The kozolec, a form of hay rack or drying frame, is an unmistakable part of Slovenia's ethnological heritage. 

Individual examples differ greatly in form, size and purpose of use. The most common types are the toplar or double kozolec, the split-level kozolec ("na kozla") and the low kozolec. Single hay racks predominate in the Upper Sava Valley and on the Kranj–Sora Plain. Most hay racks in Dolenjska, south-western Štajerska, northern Primorska, the hills around Škofja Loka, Notranjska, Bela krajina, Koroška and the area around Ljubljana are of the toplar type. The appearance, size and decoration of these hay racks or drying frames, and also the material of which they were built, depended on the wealth of their owner (or the person who commissioned them) and, of course, on the skill of the craftsman who built them. Nowhere else in the world do we find that variety of types and characteristic forms of kozolec that have developed in Slovenia. 

The Land of Hay Racks  in Šentrupert in the Dolenjska region is the first open-air kozolec museum. Several types of kozolec can be seen here. The oldest, "Luka's Kozolec" (originally from Trstenik, north of Kranj) dates from 1795 and is the oldest in the world. These structures were also popular with children, who used them to play hide-and-seek, to swing from, and for other children's games. They were also used for celebrations, the first Masses of newly ordained priests, theatrical performances and a variety of jobs on the farm such as corn husking, stripping leaves from tubers, etc.

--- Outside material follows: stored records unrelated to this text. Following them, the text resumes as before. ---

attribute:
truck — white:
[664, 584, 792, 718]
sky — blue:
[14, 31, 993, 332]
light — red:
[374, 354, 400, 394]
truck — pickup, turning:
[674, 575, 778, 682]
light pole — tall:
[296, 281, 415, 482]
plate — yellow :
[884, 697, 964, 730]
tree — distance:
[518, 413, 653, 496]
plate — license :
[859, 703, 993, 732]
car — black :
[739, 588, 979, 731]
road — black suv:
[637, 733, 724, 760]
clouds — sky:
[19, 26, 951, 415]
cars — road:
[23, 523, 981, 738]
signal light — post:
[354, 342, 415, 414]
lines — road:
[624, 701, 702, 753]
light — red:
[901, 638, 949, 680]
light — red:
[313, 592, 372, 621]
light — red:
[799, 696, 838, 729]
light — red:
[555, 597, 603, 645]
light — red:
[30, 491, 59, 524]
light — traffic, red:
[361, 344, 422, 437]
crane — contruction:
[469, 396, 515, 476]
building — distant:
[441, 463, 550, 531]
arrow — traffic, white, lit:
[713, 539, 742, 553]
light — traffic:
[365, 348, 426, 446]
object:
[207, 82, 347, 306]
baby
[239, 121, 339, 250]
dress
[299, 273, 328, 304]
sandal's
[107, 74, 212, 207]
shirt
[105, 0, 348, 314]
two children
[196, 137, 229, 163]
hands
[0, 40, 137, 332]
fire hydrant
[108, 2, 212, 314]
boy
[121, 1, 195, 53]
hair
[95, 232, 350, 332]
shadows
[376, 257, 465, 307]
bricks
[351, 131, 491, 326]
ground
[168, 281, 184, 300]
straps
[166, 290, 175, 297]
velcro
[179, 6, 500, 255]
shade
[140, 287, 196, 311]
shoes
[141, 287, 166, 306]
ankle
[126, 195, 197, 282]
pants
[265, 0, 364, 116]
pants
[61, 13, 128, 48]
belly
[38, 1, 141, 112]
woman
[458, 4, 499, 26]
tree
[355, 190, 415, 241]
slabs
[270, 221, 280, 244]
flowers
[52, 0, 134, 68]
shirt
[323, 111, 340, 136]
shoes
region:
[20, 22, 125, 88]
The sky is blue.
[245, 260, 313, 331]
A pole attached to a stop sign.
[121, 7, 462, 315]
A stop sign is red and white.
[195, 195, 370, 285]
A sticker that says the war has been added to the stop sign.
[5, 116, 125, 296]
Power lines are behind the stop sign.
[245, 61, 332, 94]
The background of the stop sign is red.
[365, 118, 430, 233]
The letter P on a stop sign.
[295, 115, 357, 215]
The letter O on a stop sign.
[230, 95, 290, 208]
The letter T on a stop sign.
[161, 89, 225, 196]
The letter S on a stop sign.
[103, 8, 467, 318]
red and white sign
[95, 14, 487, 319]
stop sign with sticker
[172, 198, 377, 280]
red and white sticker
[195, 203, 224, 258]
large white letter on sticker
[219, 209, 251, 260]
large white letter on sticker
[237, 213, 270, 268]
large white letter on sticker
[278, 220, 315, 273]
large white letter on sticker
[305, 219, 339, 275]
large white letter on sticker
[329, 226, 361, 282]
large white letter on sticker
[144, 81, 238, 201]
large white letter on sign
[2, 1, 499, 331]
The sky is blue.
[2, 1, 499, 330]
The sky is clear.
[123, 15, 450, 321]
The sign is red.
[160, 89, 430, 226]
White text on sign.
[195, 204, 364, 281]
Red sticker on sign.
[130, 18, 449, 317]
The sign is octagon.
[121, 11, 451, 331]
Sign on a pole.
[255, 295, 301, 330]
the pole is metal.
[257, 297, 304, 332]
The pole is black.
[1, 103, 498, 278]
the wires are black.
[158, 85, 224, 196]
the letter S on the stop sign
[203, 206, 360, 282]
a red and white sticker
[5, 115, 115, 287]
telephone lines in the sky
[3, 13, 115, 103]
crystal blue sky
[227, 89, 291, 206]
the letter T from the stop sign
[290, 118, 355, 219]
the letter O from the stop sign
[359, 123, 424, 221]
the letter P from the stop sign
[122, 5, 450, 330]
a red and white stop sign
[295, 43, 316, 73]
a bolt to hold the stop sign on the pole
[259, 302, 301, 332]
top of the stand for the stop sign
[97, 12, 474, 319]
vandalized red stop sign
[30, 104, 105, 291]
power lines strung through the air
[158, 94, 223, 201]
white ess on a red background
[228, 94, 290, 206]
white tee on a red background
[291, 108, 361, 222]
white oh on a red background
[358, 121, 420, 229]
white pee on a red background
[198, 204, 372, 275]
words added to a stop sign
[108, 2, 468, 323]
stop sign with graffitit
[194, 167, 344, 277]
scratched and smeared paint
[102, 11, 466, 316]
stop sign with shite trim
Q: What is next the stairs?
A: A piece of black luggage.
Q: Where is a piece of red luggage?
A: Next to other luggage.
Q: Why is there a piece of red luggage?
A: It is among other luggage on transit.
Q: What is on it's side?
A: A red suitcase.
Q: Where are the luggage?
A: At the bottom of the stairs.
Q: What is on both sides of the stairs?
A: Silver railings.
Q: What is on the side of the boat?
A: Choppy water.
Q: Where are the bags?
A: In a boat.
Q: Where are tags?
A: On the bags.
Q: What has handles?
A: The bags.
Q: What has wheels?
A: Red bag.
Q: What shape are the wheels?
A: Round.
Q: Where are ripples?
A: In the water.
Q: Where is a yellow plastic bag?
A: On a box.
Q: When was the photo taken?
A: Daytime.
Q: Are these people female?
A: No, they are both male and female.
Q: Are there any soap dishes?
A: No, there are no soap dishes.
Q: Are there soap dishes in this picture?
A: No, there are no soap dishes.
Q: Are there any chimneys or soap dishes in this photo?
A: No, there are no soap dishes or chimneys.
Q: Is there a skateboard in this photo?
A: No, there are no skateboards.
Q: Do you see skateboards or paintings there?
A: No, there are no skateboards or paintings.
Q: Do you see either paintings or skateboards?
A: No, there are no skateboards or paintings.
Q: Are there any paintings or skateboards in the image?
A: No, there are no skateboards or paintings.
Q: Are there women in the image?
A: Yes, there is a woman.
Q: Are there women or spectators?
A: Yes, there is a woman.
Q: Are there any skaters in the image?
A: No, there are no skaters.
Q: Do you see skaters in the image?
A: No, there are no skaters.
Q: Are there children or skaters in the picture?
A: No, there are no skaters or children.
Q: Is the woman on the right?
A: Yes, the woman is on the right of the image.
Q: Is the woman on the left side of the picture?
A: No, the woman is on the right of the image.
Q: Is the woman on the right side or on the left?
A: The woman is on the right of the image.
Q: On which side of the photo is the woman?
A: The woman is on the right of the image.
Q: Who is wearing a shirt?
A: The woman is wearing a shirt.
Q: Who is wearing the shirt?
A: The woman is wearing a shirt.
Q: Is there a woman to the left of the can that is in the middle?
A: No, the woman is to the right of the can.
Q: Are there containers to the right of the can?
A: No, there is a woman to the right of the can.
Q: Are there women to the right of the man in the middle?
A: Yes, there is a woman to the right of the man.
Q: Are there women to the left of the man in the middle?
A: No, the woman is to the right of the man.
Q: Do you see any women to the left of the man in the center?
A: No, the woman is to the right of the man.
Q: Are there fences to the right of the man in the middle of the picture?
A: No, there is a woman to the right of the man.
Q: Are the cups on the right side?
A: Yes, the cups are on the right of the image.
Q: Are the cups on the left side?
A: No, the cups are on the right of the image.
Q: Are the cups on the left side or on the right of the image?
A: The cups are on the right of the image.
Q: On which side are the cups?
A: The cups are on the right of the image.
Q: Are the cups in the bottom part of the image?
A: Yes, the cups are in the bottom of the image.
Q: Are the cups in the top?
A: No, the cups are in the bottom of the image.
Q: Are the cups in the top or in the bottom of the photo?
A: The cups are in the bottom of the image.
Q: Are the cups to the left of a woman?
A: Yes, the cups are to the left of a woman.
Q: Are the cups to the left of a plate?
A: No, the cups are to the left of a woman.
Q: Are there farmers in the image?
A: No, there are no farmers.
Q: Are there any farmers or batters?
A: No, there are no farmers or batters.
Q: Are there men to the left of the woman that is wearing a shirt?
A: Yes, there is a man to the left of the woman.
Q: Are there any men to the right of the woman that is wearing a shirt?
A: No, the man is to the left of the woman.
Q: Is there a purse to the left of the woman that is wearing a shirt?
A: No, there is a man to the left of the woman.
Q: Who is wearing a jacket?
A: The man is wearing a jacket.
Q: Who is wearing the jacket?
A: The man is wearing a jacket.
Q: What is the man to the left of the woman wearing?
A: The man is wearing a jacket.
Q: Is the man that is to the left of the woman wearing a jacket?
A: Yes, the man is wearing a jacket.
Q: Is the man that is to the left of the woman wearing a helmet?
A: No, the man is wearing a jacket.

Sometimes an improvised wine shop or tavern known as a pušlšank (from the German Buschenschank, referring to the bush of twigs hung at the entrance) would be set up in a kozolec to sell locally produced food and wine. A kozolec also provided overnight accommodation for travellers and beggars. Young men would often sleep in them during the summer months.

Hay racks in other European countries do not have roofs and are only used for drying, while those in Slovenia have a much wider range of uses. Almost all of them have a roof and they are used to dry corn, hay, maize, flax, hemp, pulses, tubers, ferns, and so on, and also for storing tools, machinery, planks of wood and grain. The Slovenian type of kozolec can also be found in Austria, Italy and Croatia.